> [Exercise directions] Your answer should be the lines of the material that include the word "center".

*** Block opens ***

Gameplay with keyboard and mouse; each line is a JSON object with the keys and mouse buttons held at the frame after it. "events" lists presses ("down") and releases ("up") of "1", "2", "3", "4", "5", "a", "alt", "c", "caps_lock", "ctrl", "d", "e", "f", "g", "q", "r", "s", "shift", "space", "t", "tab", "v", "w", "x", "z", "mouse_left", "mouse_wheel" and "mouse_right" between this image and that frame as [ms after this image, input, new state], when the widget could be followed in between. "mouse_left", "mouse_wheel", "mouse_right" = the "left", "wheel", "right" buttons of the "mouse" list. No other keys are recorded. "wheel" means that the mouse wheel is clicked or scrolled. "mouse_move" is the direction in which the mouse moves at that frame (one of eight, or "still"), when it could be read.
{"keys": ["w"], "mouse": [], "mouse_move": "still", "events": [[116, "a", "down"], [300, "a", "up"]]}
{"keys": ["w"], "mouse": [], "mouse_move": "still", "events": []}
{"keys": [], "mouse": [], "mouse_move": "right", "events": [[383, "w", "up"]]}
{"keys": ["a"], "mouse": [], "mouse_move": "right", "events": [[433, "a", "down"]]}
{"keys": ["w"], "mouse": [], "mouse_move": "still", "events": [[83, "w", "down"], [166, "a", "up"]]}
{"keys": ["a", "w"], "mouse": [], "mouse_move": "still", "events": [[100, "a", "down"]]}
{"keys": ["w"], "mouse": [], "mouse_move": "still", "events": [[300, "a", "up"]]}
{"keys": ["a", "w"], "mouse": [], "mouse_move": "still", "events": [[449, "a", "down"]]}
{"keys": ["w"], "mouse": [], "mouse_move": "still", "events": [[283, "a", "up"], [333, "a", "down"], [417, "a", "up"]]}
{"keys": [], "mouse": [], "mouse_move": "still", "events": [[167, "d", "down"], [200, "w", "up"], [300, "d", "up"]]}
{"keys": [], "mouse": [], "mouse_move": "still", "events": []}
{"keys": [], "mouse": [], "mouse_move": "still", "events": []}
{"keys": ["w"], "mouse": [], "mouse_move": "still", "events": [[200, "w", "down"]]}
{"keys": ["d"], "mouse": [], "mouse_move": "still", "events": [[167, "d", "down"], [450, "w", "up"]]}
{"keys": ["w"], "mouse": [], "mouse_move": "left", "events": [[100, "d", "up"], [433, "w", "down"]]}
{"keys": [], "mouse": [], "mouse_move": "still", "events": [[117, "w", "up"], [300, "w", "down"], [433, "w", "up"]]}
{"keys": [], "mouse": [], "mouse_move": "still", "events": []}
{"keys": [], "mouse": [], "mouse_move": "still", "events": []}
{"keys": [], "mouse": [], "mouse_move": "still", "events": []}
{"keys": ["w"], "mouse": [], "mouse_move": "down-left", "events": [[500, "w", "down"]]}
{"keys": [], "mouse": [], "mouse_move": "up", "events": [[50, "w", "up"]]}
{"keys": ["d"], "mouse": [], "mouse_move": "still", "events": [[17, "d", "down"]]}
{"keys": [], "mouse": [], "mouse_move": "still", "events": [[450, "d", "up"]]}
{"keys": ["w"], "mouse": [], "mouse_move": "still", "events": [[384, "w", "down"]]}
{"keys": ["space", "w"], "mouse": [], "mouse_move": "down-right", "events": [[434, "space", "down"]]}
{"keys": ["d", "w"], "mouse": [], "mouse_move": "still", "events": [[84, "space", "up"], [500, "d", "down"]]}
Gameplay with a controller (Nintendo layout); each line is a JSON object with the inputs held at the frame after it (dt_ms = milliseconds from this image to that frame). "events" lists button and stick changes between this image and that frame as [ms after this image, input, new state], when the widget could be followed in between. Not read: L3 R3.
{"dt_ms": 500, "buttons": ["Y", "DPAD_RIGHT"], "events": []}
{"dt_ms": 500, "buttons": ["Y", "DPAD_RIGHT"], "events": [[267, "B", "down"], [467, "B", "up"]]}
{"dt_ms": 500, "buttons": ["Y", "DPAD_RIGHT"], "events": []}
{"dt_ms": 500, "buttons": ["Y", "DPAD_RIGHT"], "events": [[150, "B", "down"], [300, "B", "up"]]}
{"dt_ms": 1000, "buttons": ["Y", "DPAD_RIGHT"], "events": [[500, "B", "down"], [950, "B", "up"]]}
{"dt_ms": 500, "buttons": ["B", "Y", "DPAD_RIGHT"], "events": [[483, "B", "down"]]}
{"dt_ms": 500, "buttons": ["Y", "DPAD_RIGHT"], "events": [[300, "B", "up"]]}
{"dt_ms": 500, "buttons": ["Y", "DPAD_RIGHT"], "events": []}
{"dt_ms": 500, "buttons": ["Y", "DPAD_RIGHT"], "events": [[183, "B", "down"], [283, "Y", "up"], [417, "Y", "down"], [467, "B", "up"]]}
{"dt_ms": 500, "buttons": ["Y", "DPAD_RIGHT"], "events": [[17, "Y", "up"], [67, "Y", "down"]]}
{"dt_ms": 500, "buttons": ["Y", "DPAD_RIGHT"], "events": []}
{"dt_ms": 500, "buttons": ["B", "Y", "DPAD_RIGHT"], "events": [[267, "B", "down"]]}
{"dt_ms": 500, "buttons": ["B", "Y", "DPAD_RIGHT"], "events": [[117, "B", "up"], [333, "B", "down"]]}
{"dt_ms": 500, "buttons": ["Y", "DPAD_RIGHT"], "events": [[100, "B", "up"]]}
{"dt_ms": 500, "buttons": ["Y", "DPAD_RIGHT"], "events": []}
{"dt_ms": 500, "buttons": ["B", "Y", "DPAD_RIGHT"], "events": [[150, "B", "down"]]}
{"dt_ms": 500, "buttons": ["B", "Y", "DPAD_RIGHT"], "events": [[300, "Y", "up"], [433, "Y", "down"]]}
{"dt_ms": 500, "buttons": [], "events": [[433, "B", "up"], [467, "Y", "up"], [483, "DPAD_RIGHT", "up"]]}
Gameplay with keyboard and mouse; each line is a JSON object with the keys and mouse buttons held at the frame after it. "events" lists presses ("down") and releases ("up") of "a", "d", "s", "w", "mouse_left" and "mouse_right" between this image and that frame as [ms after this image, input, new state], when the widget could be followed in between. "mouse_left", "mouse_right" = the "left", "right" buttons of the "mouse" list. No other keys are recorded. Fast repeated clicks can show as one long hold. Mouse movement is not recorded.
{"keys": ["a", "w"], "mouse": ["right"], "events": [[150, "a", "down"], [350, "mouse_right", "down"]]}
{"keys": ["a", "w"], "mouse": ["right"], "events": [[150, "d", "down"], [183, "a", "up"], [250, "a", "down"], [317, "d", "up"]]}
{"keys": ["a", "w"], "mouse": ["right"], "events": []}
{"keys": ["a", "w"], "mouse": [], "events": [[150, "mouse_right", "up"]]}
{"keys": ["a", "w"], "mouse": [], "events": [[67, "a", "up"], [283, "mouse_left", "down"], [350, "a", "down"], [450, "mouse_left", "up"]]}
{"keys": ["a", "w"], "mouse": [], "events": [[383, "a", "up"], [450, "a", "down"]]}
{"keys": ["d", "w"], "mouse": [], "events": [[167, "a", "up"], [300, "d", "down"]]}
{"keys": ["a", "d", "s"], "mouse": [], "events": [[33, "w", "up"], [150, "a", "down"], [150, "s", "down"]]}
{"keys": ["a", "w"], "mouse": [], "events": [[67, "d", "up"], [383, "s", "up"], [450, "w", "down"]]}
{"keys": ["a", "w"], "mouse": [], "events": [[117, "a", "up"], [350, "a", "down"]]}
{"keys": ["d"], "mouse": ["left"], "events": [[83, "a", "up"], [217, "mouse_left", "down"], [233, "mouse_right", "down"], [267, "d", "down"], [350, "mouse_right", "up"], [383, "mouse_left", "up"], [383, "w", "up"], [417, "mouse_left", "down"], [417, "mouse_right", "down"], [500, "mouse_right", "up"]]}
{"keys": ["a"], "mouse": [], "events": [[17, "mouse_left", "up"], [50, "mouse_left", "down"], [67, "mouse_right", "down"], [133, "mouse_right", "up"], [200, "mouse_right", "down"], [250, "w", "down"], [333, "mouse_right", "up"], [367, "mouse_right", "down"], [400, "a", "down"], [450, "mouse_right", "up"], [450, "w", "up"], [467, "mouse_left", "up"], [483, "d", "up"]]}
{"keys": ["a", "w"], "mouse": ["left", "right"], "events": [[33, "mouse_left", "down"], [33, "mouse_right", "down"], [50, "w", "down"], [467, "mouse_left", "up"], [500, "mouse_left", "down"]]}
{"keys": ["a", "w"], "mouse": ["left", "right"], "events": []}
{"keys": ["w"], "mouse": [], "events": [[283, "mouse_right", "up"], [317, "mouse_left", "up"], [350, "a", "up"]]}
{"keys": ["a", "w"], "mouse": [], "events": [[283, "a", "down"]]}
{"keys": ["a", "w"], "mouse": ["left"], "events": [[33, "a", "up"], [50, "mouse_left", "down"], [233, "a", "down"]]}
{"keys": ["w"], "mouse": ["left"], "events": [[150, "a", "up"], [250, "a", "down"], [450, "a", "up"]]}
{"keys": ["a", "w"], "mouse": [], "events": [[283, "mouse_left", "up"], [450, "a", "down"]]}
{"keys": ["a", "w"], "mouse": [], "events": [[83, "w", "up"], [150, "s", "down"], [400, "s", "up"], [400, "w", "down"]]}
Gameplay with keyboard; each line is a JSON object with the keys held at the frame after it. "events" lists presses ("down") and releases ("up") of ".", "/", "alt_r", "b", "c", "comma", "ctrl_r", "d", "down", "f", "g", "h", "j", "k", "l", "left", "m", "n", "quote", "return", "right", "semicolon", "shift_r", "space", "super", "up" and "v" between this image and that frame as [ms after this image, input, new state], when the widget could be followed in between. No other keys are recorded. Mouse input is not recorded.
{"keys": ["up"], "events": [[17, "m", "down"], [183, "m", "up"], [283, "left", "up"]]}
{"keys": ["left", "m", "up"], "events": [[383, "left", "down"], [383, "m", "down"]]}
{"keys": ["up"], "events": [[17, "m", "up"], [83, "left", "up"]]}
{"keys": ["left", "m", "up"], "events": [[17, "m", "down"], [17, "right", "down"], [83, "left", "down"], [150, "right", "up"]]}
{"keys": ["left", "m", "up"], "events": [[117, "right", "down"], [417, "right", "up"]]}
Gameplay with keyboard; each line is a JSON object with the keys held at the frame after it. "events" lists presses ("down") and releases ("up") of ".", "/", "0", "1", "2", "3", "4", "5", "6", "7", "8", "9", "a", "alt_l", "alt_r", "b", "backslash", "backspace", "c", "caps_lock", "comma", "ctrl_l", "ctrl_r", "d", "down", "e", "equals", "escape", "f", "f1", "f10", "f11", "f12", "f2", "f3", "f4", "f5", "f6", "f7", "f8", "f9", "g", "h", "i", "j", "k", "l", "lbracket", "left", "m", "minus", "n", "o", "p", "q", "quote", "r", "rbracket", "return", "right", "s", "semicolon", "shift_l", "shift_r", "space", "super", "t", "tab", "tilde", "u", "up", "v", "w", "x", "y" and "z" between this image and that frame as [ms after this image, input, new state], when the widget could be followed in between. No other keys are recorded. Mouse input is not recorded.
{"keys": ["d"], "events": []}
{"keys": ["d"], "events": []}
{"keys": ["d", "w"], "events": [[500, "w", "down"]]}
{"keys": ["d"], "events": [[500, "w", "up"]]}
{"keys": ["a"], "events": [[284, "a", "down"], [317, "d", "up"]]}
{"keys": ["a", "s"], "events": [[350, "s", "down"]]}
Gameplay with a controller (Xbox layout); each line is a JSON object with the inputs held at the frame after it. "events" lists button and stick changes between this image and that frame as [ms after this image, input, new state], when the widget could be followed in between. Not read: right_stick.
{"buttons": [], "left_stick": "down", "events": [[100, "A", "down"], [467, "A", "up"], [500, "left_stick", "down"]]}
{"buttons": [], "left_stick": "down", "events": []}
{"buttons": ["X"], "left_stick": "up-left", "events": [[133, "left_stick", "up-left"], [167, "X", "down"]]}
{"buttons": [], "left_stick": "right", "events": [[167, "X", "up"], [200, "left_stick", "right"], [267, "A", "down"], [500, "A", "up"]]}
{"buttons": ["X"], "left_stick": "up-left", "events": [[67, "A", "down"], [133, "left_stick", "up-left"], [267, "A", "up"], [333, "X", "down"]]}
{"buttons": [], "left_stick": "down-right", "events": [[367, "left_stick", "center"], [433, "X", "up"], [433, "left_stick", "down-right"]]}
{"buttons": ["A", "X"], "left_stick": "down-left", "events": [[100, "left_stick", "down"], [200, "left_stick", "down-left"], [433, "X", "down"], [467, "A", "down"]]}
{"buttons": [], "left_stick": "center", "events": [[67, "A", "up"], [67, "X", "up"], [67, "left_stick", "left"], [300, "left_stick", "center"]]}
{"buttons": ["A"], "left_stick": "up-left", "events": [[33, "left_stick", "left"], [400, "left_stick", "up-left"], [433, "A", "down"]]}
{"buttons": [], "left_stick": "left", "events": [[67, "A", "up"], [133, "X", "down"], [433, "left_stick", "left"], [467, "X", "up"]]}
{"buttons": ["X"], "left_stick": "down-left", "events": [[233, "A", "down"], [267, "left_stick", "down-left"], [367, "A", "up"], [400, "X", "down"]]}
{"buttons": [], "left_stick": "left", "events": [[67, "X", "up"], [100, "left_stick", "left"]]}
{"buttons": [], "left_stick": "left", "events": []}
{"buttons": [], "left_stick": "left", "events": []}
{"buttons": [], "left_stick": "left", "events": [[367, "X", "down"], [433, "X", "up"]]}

*** Block closes ***

> [Response to this task]
{"buttons": [], "left_stick": "down-right", "events": [[367, "left_stick", "center"], [433, "X", "up"], [433, "left_stick", "down-right"]]}
{"buttons": [], "left_stick": "center", "events": [[67, "A", "up"], [67, "X", "up"], [67, "left_stick", "left"], [300, "left_stick", "center"]]}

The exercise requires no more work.